▸ **Records for the exercise**
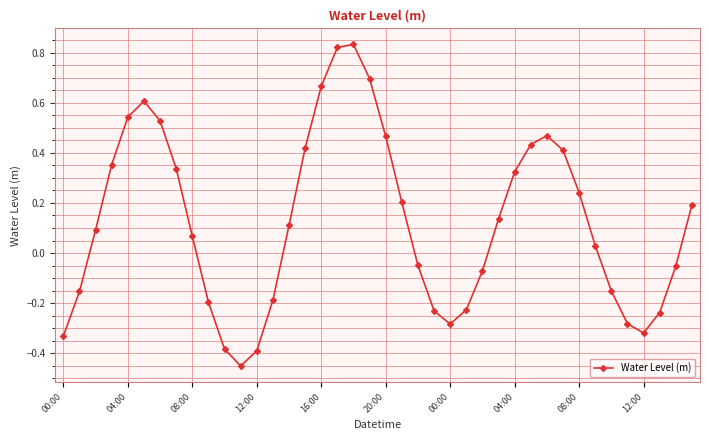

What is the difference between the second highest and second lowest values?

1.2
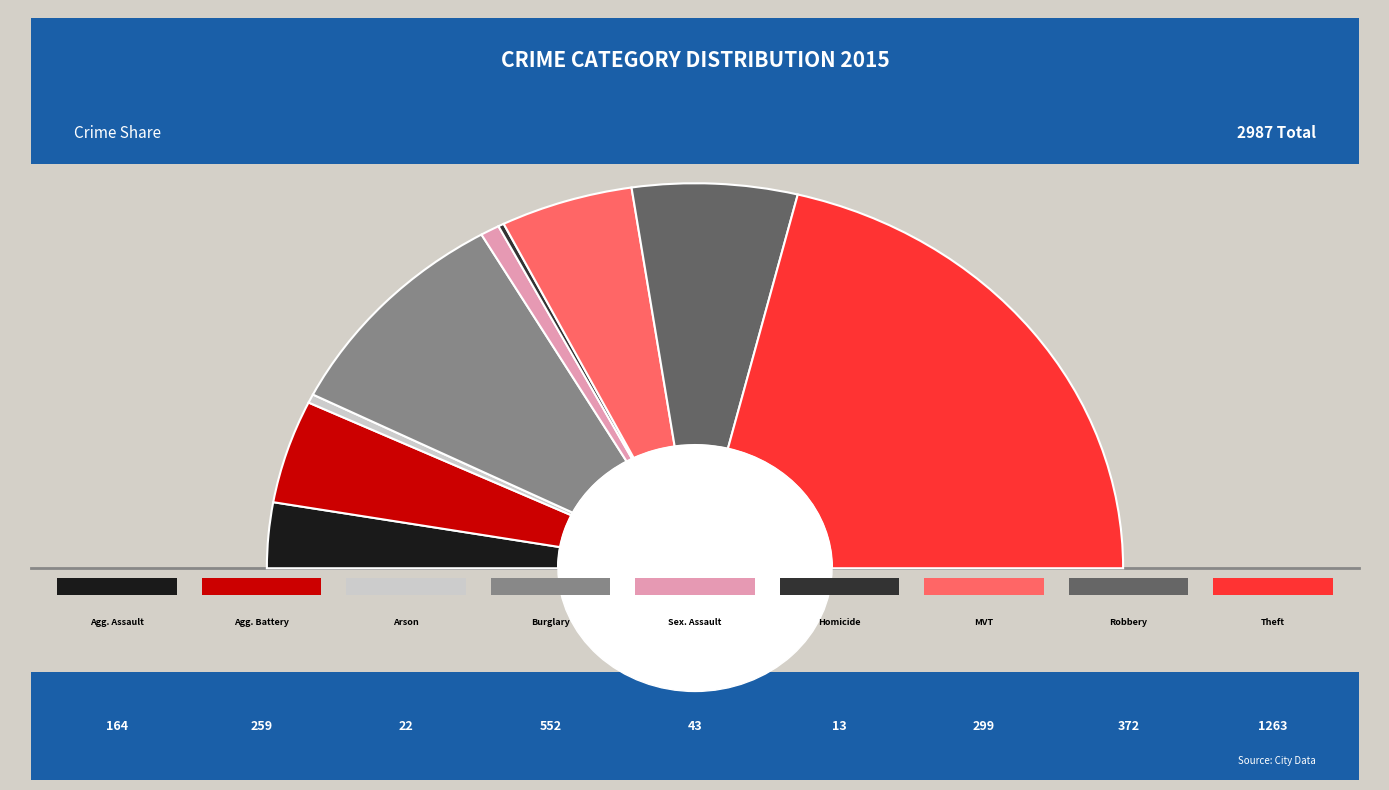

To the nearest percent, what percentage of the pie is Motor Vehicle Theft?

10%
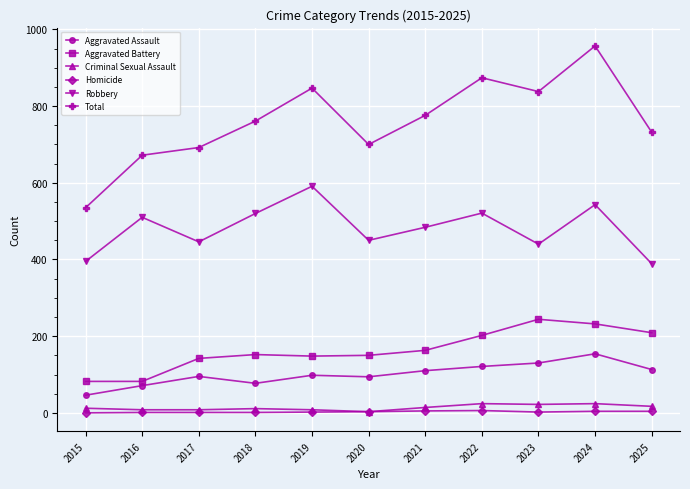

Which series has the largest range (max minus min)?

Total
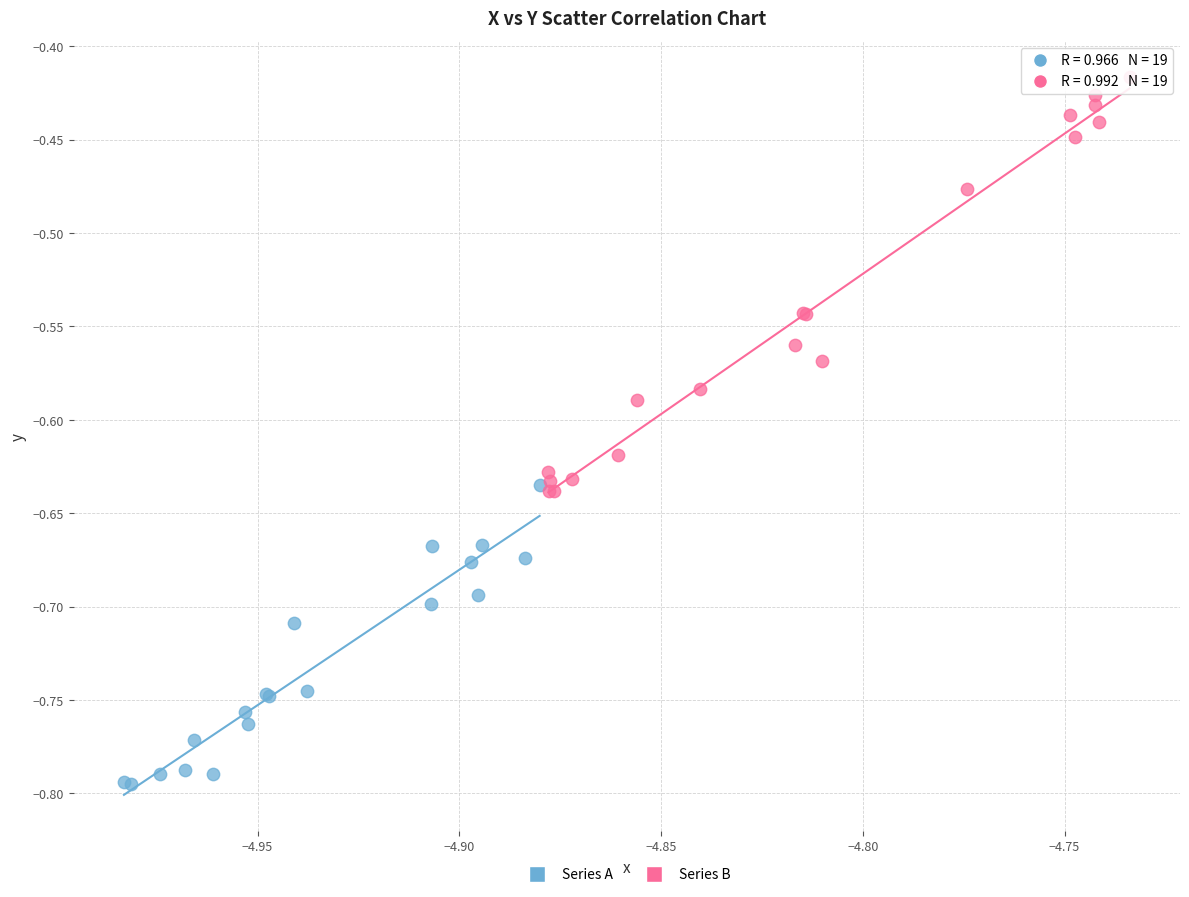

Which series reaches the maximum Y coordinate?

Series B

▸ **Task brief**
Recast the records above as a JSON list of strings with one string per line. Drop blank lines and leave out the picture lines.

▸ **Your solution**
[
  "What is the difference between the second highest and second lowest values?",
  "1.2",
  "To the nearest percent, what percentage of the pie is Motor Vehicle Theft?",
  "10%",
  "Which series has the largest range (max minus min)?",
  "Total",
  "Which series reaches the maximum Y coordinate?",
  "Series B"
]